-- Assignment --
Copy out all the data, word for word.

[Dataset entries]

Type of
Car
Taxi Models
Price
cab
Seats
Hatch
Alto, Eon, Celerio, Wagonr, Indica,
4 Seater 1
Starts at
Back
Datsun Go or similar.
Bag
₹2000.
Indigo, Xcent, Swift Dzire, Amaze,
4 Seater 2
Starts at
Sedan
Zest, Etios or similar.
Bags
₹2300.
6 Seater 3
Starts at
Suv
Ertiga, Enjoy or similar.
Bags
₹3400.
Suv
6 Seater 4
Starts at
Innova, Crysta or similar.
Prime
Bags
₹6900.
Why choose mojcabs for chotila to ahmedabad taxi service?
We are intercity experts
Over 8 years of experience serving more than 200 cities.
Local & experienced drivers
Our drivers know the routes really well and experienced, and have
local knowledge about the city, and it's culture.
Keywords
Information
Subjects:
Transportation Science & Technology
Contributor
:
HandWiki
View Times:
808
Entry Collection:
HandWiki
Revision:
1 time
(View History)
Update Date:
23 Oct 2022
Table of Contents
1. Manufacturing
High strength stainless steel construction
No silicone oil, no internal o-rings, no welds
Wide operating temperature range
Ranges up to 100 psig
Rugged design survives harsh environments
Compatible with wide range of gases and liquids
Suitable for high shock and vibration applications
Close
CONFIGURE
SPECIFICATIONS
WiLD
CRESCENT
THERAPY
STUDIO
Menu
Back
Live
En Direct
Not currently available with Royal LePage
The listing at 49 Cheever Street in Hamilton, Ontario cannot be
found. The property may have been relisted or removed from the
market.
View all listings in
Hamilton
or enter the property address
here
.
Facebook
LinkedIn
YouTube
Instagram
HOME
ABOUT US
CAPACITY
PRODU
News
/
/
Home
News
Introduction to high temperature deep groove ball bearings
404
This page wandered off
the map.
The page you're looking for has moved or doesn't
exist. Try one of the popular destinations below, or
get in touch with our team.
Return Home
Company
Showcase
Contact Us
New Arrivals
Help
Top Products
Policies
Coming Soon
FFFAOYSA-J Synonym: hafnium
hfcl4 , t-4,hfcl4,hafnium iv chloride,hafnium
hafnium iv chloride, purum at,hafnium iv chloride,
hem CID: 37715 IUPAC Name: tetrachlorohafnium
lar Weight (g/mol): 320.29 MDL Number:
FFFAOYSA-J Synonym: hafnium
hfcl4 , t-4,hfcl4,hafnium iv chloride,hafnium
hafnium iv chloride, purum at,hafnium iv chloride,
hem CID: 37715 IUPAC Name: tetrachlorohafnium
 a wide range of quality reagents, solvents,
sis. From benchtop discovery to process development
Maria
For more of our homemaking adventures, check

-- Your response --
Type of
Car
Taxi Models
Price
cab
Seats
Hatch
Alto, Eon, Celerio, Wagonr, Indica,
4 Seater 1
Starts at
Back
Datsun Go or similar.
Bag
₹2000.
Indigo, Xcent, Swift Dzire, Amaze,
4 Seater 2
Starts at
Sedan
Zest, Etios or similar.
Bags
₹2300.
6 Seater 3
Starts at
Suv
Ertiga, Enjoy or similar.
Bags
₹3400.
Suv
6 Seater 4
Starts at
Innova, Crysta or similar.
Prime
Bags
₹6900.
Why choose mojcabs for chotila to ahmedabad taxi service?
We are intercity experts
Over 8 years of experience serving more than 200 cities.
Local & experienced drivers
Our drivers know the routes really well and experienced, and have
local knowledge about the city, and it's culture.
Keywords
Information
Subjects:
Transportation Science & Technology
Contributor
:
HandWiki
View Times:
808
Entry Collection:
HandWiki
Revision:
1 time
(View History)
Update Date:
23 Oct 2022
Table of Contents
1. Manufacturing
High strength stainless steel construction
No silicone oil, no internal o-rings, no welds
Wide operating temperature range
Ranges up to 100 psig
Rugged design survives harsh environments
Compatible with wide range of gases and liquids
Suitable for high shock and vibration applications
Close
CONFIGURE
SPECIFICATIONS
WiLD
CRESCENT
THERAPY
STUDIO
Menu
Back
Live
En Direct
Not currently available with Royal LePage
The listing at 49 Cheever Street in Hamilton, Ontario cannot be
found. The property may have been relisted or removed from the
market.
View all listings in
Hamilton
or enter the property address
here
.
Facebook
LinkedIn
YouTube
Instagram
HOME
ABOUT US
CAPACITY
PRODU
News
/
/
Home
News
Introduction to high temperature deep groove ball bearings
404
This page wandered off
the map.
The page you're looking for has moved or doesn't
exist. Try one of the popular destinations below, or
get in touch with our team.
Return Home
Company
Showcase
Contact Us
New Arrivals
Help
Top Products
Policies
Coming Soon
FFFAOYSA-J Synonym: hafnium
hfcl4 , t-4,hfcl4,hafnium iv chloride,hafnium
hafnium iv chloride, purum at,hafnium iv chloride,
hem CID: 37715 IUPAC Name: tetrachlorohafnium
lar Weight (g/mol): 320.29 MDL Number:
FFFAOYSA-J Synonym: hafnium
hfcl4 , t-4,hfcl4,hafnium iv chloride,hafnium
hafnium iv chloride, purum at,hafnium iv chloride,
hem CID: 37715 IUPAC Name: tetrachlorohafnium
 a wide range of quality reagents, solvents,
sis. From benchtop discovery to process development
Maria
For more of our homemaking adventures, check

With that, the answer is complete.